Extracted text:
Miller et al. (1995) studied 20 men with prostatodynia/non-bacterial prostatitis and observed petechial haemorrhages on the bladder wall after hydrodistension under general anaesthesia. Signs of ”glomerulations” on the wall of the bladder after hydrodistension are thought to be diagnostic for interstitial cystitis (IC) (Elbadawi 1997). Miller et al. (1995) recommended that a diagnosis of interstitial cystitis should be considered for patients with a clinical diagnosis of non-bacterial prostatitis/prostatodynia if biopsies from the bladder mucosae showed increased numbers of mast cells. The role of mast cells in IC is unclear. In a recently published article, Berger et al. (1998) demonstrated bladder petechiae in 58% prostatitis cases, a much higher figure than expected.
Excessive numbers of mast cells have been demonstrated in TURP chips, and the similarities between interstitial cystitis in women and prostatitis in men have led investigators to conclude that many cases of prostatitis may be misdiagnosed as interstitial cystitis (Miller et al. 1995, Berger et al. 1998). On the other hand, it is also possible that some men with refractory non-bacterial prostatitis/prostatodynia indeed have interstitial cystitis (Berger et al. 1998, Meares 1998).

What this exercise asks:
A. Answer these questions from the passage on prostatitis and interstitial cystitis, marking each answer to match:
(i) How many men did Miller et al. (1995) study?
(ii) In what share of prostatitis cases did Berger et al. (1998) find bladder petechiae?
(iii) In what have excessive numbers of mast cells been shown?
B. Write out the passage on prostatitis and interstitial cystitis from "Excessive numbers of" to "1998, Meares 1998).", and swap "refractory" for "persistent".
C. Carry on the passage on prostatitis and interstitial cystitis from the point where it stops.

Material shown:
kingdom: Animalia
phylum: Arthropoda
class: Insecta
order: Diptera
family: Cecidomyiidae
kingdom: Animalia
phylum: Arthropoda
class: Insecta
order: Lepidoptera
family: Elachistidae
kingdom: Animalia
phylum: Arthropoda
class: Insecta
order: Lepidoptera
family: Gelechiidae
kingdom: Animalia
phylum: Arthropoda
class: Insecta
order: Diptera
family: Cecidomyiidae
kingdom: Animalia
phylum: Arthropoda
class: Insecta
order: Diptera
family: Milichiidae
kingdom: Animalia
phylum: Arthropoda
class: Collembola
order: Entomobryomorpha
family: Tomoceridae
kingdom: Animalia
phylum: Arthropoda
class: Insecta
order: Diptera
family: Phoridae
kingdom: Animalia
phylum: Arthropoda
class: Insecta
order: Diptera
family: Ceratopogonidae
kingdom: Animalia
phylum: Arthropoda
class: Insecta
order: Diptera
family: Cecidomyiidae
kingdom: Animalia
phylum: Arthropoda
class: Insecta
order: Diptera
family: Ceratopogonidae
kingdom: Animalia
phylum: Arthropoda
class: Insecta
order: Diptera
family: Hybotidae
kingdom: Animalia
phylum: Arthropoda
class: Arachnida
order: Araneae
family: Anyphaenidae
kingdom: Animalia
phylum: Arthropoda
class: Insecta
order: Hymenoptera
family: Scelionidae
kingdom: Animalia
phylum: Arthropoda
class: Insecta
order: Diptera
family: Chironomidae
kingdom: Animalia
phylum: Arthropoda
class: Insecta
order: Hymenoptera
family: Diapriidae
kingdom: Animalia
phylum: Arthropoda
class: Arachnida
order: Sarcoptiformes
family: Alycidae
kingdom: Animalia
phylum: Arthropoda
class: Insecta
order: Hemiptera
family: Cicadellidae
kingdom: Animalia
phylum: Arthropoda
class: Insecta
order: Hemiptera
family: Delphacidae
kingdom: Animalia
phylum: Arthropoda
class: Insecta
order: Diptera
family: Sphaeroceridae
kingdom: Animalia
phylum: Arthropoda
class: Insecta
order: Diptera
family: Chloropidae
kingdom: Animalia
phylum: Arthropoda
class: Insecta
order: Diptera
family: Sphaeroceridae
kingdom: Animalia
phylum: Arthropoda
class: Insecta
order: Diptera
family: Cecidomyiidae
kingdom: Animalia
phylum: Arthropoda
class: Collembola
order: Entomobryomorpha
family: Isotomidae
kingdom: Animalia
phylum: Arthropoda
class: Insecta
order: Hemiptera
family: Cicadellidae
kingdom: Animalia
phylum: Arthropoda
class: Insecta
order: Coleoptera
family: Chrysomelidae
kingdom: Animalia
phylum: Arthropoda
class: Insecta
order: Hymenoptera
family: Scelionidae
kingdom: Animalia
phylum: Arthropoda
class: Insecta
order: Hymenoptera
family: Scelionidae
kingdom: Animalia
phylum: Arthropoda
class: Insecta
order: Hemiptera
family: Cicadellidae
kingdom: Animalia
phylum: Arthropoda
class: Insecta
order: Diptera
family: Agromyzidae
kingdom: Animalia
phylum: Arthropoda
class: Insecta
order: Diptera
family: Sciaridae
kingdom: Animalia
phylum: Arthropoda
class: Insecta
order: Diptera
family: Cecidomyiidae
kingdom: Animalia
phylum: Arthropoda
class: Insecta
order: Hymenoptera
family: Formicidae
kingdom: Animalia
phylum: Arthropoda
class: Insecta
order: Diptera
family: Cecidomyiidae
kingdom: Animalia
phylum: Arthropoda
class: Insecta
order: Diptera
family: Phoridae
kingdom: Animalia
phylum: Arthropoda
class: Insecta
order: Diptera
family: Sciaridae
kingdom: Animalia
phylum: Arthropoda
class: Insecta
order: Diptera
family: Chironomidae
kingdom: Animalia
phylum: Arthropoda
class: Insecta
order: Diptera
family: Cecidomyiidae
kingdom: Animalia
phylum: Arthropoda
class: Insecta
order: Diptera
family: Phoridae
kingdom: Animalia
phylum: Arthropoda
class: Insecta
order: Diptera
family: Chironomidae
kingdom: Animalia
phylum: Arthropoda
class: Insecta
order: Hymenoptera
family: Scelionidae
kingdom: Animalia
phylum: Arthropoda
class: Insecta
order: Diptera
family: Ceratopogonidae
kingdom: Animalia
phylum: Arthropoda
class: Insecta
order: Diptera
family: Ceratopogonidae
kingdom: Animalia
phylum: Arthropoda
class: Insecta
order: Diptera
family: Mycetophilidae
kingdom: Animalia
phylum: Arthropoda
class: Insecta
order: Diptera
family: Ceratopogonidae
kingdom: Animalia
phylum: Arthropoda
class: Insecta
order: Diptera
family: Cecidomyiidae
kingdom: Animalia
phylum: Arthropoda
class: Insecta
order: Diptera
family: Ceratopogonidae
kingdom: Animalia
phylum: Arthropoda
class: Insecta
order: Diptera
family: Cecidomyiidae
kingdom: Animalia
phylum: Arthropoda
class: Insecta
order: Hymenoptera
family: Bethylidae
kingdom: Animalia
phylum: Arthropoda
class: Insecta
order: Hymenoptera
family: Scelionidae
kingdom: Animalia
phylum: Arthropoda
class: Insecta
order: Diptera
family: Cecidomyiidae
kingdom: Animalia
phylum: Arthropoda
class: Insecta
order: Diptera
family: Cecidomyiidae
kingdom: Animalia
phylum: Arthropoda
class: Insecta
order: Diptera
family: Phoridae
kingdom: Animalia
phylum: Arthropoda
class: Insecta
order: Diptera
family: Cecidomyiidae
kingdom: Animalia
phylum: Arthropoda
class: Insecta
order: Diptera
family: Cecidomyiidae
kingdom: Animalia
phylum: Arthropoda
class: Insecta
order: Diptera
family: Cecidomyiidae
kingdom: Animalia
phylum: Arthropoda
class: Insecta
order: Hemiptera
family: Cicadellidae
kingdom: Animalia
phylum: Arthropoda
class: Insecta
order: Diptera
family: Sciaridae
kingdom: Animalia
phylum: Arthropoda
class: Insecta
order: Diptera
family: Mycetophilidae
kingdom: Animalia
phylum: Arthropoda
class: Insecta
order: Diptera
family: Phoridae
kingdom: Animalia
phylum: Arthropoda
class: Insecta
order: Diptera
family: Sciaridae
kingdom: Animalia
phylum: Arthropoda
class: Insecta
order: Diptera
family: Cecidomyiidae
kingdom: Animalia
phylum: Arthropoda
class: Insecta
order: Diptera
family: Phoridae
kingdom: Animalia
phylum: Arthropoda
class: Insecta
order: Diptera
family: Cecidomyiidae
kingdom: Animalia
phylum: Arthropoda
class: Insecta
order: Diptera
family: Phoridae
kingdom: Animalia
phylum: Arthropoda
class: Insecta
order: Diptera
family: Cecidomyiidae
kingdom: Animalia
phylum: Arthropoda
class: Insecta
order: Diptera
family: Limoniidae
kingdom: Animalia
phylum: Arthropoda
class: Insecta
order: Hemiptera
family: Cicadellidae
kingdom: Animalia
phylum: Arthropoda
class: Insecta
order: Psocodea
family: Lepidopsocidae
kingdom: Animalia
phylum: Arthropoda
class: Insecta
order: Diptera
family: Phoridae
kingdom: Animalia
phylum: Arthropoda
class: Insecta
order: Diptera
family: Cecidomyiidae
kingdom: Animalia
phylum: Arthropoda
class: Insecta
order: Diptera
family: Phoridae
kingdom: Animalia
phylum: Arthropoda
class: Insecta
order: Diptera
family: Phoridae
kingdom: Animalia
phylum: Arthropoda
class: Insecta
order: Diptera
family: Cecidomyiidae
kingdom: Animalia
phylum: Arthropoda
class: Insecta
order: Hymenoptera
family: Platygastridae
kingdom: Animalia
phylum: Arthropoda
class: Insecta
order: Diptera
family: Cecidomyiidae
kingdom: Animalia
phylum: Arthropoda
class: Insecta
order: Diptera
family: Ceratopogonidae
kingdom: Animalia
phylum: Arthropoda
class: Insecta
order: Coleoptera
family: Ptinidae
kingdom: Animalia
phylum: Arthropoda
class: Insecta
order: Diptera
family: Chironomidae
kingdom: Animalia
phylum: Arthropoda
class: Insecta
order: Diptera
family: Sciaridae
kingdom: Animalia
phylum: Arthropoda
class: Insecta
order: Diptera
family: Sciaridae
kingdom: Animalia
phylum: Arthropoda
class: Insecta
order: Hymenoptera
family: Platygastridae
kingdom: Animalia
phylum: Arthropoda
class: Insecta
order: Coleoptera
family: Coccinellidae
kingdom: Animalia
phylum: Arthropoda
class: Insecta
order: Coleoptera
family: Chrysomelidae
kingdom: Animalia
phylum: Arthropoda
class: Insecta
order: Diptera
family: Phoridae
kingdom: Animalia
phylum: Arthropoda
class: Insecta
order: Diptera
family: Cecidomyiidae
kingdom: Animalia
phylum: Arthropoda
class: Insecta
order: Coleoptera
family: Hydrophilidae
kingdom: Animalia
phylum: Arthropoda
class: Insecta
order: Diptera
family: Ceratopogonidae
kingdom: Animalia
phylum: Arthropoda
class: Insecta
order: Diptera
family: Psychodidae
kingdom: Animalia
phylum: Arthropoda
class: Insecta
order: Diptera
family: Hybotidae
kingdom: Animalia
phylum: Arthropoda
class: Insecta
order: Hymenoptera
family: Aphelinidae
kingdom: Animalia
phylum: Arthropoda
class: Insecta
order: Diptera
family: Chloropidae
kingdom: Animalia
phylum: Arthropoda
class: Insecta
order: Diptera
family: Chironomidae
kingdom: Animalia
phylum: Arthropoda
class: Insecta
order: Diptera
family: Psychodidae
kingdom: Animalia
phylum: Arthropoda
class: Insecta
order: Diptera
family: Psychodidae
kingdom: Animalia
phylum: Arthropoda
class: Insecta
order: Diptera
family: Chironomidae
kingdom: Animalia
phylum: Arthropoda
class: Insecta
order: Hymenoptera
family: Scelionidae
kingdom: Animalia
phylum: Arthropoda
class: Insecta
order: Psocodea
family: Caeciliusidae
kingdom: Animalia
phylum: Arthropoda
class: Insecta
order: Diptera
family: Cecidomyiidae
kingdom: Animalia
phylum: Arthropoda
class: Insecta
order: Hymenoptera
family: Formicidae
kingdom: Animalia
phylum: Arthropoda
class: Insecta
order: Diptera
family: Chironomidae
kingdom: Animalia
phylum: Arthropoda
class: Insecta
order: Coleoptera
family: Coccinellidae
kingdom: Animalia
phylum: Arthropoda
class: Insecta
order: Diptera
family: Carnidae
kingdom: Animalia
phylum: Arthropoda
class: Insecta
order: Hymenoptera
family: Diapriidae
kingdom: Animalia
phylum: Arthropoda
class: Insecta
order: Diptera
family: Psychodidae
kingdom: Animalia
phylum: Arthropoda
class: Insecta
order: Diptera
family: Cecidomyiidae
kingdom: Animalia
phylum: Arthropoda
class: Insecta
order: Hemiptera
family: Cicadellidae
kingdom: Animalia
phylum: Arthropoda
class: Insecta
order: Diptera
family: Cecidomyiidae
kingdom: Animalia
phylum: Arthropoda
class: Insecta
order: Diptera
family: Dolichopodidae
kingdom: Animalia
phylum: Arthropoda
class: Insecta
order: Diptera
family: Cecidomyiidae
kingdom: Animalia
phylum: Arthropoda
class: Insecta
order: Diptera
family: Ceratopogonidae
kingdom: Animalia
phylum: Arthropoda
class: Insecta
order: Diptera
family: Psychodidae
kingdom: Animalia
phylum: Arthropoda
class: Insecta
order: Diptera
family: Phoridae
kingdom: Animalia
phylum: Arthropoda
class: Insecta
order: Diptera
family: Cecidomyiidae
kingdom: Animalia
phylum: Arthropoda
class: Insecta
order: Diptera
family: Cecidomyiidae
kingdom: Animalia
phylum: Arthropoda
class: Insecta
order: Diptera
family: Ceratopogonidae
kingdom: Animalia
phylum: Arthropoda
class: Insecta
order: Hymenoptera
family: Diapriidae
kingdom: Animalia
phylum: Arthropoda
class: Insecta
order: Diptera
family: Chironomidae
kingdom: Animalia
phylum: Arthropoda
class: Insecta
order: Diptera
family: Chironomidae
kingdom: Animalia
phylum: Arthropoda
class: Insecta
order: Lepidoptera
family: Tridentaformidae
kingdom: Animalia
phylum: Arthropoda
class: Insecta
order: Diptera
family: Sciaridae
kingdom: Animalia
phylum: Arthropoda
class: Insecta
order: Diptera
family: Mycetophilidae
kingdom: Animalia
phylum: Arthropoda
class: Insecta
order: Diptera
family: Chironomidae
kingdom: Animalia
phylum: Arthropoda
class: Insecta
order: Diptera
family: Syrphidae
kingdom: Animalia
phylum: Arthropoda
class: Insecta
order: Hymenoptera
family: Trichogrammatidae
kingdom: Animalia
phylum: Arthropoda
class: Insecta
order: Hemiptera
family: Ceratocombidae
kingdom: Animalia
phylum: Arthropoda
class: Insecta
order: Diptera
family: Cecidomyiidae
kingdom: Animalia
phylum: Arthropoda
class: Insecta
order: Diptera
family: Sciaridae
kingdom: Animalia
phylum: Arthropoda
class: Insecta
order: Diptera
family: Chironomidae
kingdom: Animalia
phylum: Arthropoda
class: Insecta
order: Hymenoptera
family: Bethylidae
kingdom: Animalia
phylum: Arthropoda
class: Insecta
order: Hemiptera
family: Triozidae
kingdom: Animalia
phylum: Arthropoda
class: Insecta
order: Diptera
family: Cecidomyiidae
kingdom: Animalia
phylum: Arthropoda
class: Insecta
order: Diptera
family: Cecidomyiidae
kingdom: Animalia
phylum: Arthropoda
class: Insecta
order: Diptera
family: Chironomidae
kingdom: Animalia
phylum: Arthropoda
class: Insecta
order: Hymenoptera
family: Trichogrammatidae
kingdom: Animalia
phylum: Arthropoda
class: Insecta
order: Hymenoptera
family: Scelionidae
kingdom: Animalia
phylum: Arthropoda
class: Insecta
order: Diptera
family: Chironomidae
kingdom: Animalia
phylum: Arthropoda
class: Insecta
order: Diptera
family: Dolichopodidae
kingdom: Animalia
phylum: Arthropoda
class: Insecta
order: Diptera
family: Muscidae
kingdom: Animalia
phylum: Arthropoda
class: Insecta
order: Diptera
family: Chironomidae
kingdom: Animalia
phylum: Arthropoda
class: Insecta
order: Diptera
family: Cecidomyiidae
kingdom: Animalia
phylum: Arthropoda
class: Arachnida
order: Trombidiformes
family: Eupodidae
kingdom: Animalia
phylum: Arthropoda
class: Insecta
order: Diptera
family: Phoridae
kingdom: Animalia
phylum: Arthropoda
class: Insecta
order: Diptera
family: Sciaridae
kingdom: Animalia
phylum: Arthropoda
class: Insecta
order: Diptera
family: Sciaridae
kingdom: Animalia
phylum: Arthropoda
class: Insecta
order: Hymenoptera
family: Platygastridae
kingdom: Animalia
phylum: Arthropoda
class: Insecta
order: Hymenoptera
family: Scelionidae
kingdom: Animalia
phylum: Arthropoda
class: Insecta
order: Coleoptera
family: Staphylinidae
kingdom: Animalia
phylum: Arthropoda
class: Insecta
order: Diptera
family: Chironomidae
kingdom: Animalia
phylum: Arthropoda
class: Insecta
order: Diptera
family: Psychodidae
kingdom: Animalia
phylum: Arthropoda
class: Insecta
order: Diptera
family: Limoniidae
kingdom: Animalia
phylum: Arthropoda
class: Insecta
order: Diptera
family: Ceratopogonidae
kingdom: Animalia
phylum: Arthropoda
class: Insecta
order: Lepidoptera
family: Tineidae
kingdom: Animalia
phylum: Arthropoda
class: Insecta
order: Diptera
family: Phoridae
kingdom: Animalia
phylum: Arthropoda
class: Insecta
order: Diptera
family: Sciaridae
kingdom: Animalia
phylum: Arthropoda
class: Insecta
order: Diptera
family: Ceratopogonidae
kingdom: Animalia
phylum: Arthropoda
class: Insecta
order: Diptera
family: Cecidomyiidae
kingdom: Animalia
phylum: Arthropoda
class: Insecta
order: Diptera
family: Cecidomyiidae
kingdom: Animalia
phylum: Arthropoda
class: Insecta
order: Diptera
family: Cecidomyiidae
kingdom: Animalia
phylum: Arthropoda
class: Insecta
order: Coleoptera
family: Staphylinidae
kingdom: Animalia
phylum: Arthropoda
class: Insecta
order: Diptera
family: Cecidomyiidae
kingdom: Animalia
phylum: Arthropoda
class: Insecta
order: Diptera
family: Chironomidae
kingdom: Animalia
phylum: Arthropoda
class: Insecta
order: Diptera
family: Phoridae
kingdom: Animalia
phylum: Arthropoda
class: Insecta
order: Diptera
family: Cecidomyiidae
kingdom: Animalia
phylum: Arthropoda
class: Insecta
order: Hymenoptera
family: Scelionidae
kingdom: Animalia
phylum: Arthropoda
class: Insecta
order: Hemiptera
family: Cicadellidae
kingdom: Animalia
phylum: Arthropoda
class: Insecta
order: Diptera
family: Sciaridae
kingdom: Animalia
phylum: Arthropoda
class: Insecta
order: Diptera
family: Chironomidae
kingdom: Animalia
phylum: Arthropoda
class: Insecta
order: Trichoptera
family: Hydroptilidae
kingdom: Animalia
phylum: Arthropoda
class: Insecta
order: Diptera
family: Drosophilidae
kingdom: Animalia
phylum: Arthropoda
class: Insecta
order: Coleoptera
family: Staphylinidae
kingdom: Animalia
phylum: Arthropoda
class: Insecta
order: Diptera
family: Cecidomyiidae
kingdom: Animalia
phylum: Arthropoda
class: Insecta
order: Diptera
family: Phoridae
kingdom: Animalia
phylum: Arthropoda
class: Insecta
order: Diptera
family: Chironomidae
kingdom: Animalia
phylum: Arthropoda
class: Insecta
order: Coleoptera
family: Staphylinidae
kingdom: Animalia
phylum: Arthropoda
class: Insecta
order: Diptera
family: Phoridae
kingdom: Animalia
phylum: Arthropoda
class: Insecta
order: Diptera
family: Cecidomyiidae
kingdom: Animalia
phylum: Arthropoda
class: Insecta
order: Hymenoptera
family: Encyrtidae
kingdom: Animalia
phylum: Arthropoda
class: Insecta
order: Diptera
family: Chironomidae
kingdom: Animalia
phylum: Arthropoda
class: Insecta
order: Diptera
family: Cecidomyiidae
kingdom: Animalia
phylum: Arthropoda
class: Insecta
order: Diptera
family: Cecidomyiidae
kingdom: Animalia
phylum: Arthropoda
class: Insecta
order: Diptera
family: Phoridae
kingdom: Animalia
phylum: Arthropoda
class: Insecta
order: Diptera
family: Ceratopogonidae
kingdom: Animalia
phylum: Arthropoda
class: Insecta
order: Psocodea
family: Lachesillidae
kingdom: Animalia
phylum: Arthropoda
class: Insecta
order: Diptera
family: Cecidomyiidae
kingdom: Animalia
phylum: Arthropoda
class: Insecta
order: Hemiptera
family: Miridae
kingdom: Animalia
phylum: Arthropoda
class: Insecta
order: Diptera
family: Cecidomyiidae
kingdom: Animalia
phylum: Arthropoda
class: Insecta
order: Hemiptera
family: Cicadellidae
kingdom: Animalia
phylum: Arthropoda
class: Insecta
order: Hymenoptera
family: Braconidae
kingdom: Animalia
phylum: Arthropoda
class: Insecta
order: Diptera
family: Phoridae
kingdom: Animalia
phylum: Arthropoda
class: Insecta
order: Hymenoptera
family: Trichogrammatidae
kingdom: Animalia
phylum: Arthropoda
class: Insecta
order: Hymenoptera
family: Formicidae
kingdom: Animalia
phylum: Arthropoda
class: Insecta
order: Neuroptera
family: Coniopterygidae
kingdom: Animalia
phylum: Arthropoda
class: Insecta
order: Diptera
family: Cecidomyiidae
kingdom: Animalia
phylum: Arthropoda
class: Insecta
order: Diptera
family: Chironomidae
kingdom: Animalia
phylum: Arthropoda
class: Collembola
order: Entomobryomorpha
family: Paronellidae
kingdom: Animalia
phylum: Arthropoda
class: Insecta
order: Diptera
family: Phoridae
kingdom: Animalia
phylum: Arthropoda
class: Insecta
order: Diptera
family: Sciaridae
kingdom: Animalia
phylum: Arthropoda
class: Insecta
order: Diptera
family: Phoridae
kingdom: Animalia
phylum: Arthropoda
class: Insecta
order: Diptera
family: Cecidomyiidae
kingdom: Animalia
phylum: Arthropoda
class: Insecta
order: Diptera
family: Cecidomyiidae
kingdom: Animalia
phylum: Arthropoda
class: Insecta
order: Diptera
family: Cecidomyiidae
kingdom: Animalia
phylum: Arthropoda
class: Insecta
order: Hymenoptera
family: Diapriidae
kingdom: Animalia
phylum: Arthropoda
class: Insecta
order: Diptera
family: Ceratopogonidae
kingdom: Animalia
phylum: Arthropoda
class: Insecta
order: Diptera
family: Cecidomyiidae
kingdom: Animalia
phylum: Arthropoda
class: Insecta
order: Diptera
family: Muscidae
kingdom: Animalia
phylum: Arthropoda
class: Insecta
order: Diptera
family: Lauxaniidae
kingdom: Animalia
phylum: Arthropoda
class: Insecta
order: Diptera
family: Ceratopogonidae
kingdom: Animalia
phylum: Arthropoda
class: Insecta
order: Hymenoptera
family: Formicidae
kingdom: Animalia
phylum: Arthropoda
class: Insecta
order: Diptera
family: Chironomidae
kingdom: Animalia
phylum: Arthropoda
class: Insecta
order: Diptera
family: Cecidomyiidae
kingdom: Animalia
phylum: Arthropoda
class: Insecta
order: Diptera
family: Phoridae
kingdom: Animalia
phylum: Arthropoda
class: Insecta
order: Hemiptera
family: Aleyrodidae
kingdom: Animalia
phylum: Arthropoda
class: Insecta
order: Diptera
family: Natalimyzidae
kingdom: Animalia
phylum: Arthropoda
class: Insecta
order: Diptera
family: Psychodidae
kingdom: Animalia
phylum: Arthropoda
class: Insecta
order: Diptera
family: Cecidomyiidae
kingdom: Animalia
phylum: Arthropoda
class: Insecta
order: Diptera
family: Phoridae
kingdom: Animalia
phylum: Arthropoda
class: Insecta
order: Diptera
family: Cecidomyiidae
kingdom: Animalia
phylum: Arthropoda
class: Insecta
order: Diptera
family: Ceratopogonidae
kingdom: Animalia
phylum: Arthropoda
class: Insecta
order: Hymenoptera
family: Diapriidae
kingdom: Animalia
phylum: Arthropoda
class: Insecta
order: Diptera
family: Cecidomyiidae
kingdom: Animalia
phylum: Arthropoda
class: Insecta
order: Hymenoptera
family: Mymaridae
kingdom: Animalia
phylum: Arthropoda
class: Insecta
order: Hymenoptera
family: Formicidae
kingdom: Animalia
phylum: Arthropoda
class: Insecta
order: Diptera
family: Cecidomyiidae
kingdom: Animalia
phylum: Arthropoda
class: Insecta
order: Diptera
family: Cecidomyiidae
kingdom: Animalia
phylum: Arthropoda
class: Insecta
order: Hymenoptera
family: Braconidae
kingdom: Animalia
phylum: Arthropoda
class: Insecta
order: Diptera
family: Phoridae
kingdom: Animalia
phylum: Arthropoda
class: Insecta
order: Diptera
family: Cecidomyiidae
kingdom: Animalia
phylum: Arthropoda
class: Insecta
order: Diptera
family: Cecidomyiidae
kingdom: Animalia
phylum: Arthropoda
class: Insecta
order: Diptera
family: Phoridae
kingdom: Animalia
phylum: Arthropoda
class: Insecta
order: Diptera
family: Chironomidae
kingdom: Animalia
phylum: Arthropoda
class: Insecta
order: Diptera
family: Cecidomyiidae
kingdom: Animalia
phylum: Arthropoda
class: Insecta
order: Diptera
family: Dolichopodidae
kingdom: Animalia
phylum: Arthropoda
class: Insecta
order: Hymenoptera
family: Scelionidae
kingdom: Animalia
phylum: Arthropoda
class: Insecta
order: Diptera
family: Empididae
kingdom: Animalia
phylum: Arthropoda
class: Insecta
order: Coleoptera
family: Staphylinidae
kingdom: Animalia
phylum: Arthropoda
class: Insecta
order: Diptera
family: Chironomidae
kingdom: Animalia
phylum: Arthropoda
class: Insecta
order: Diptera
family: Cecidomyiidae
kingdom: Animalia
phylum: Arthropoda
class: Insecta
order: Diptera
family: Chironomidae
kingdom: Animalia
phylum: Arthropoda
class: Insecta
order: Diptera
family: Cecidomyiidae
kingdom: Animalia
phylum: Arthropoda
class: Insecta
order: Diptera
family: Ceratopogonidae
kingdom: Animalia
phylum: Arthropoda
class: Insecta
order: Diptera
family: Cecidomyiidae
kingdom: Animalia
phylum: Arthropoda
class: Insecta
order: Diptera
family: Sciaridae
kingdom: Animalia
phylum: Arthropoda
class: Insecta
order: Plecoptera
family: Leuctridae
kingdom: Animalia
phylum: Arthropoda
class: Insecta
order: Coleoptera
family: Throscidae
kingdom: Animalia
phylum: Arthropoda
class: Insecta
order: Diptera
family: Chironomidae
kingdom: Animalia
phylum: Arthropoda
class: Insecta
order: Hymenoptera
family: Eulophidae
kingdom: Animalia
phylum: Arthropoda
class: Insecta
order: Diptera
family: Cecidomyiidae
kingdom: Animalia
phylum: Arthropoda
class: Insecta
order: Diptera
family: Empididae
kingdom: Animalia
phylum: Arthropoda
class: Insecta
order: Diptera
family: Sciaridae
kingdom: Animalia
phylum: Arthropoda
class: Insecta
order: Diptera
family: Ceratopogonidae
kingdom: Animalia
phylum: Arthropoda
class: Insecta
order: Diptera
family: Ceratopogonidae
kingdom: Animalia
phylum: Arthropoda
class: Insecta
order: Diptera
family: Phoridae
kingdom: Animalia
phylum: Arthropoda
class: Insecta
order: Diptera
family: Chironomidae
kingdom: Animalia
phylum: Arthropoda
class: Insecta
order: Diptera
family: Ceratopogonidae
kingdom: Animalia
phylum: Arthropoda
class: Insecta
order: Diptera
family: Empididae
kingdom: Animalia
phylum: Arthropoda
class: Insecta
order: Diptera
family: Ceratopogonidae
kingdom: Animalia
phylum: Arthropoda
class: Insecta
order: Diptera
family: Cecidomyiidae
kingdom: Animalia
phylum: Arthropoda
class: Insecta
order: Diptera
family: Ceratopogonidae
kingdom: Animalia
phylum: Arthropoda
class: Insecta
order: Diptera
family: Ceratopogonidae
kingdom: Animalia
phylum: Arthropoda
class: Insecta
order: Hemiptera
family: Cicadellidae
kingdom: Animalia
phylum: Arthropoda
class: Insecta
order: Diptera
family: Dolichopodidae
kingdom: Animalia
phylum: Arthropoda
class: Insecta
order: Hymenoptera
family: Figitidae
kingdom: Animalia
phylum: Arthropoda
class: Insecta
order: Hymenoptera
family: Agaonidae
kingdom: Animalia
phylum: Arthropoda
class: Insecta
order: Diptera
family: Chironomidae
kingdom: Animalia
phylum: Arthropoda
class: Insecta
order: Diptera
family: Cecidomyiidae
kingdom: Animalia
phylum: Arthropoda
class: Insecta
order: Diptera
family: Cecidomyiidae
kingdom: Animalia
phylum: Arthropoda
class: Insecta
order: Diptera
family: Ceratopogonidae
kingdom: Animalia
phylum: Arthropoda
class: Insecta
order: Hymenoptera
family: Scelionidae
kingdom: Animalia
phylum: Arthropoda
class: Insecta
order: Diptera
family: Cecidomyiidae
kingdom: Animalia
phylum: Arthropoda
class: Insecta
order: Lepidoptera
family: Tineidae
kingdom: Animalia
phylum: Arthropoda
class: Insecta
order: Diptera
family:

Answers to the problems:
A.
(i) 20 men
(ii) 58%
(iii) TURP chips

B.
Excessive numbers of mast cells have been demonstrated in TURP chips, and the similarities between interstitial cystitis in women and prostatitis in men have led investigators to conclude that many cases of prostatitis may be misdiagnosed as interstitial cystitis (Miller et al. 1995, Berger et al. 1998). On the other hand, it is also possible that some men with persistent non-bacterial prostatitis/prostatodynia indeed have interstitial cystitis (Berger et al. 1998, Meares 1998).

C.
The exclusion criteria for CP/CPPS include the possibility of bladder cancer, and especially carcinoma in situ, with well-recognized irritative symptoms of bladder (frequency, urgency and dysuria). Involvement of the urothelium of the prostatic urethra can mimic the symptoms of chronic prostatitis, necessitating cystoscopy with proper biopsies (Schellhammer et al. 1995, Solsona et al. 1996, Montie et al. 1997, Luzzi & Cranston 2000).
Some speculations have been put forward concerning the possibility of prostatitis as a risk factor for prostate cancer. Serum PSA is the main diagnostic laboratory sign of a possible malignant process in the prostate gland (Polascik et al. 1999), but as an increase in PSA has been demonstrated in some cases of prostatitis, benign prostate hyperplasia and, of course, prostate cancer, they cannot be used as an absolute laboratory method for differentiating between these three main pathologies of the prostate gland (Nadler et al. 1995, Van Iersel et al. 1995, Pansadoro et al. 1996, Speights & Brawn 1996, Irani et al. 1997, Jung et al. 1998, Okada et al. 2000).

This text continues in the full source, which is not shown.